K女子高の制服を着た女の子がたくさん居た。やっぱり姉妹校だから演劇部だけじゃなく他の部活や生徒会も交流があるんだと思う。
「樋浦はどっちと回ってるんだろうね。」
「どっちって?」
「高崎と楠原。2人とも樋浦を誘うって言ってたからさ。」
「楠原君と回った後に高崎君のライヴを観に行くって言ってたよ。」
「そっか。樋浦らしいな。」
「ハル君らしい?」
「どっちかを選ぶって発想自体が無い。」
そうなのかもしれない。ハル君はよくザキちゃんやモトちゃんに言われていた。
『好き』に種類を付けなさすぎだって。
監禁された後はよく説教をされていた。
「"嫌いじゃない"ってだけで相手の欲求を聞きすぎる癖直した方がいいよ?」
とモトちゃんが話す。
「髪の毛触らせて」
「腕触らせて」
「お姫様抱っこして」
突然そんな欲求をしてくる女の子達に全部
「いいよ?」
って応えるのだ。
触られて平気なのかな? と心配だった。
けど、ずっとハル君を見ていたら気付いた。
「それはちょっと無理。」
と断った時に、「え~?」と女の子が不満そうな顔をした時に、ハル君は一瞬だけピクリと身体を強張らせる。
触られるのが恐いんじゃなくて。
もしかすると女の子の不機嫌な表情が恐いのかな。
「何を恐がるかは人それぞれ違う、それでも恐怖に逆らえないのは同じだ。」
そんな事をハル君が言っていたのを思い出す。
不機嫌な表情を見たくなくて何でも欲求を飲んじゃう、とか?
いろいろ考えてもハル君の事はよく解らない。半年近く毎日に近い頻度で一緒に居ても。
ハル君は怒らないし、不機嫌にならないし、いつも態度が一定で、誰にでも優しい。そしていつも笑っている。

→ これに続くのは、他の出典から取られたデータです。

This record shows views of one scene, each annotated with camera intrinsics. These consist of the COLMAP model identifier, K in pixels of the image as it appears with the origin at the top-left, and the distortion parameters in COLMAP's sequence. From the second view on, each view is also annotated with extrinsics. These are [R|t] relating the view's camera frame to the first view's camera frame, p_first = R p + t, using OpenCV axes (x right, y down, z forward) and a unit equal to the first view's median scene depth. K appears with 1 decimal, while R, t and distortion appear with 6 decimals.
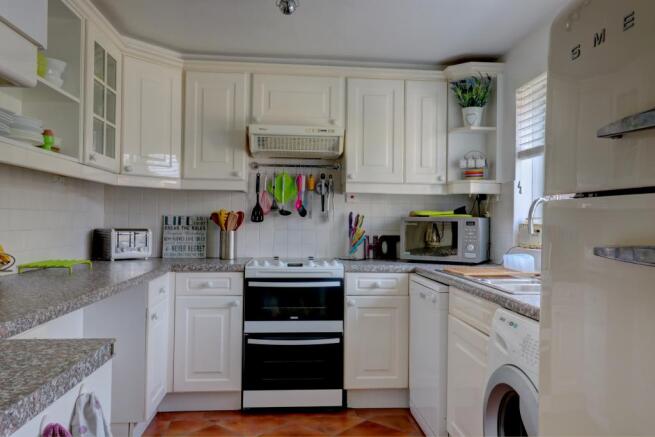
lens RADIAL K [[499.2, 0, 327.5], [0, 499.2, 218.5], [0, 0, 1]] dist [-0.000769, 0.001570]
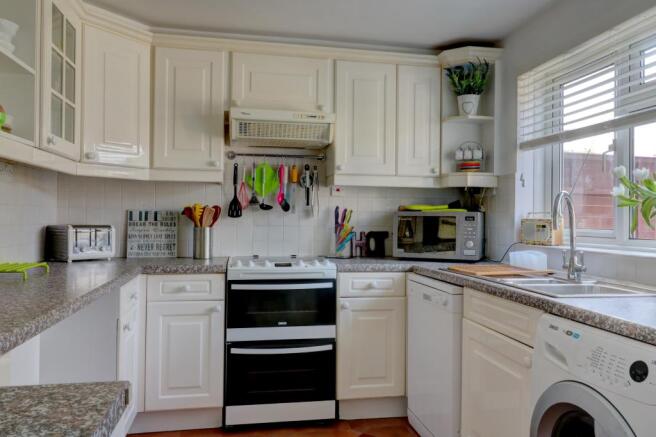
lens RADIAL K [[500.0, 0, 328.0], [0, 500.0, 218.5], [0, 0, 1]] dist [-0.000769, 0.001570]
pose [[0.994585, -0.001919, 0.103912, -0.074216], [0.000864, 0.999948, 0.010191, 0.000166], [-0.103926, -0.010046, 0.994534, 0.089033]]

最初は安心していたその態度も。もしかしたら無理してるんじゃないかなと思ってしまうと不安になる。
ハル君って誰かに甘えたり泣いたりするんだろうか?
「あ、樋浦と楠原だ。」
澤田君の示す方を見る。
「隣に居る男誰だろ? デカイな。」
体格の良い、ちょっと怖そうな男の子。夏の演劇フェスで一緒に居た男の子に雰囲気が似ている。
ハル君は無邪気に笑っていた。あんな表情、学校では見た事が無い。
チクリと胸が痛む。
ハル君の私の前での態度は。
女子校内での、他の女の子の前での態度と全く変わらない事に気付いちゃったから。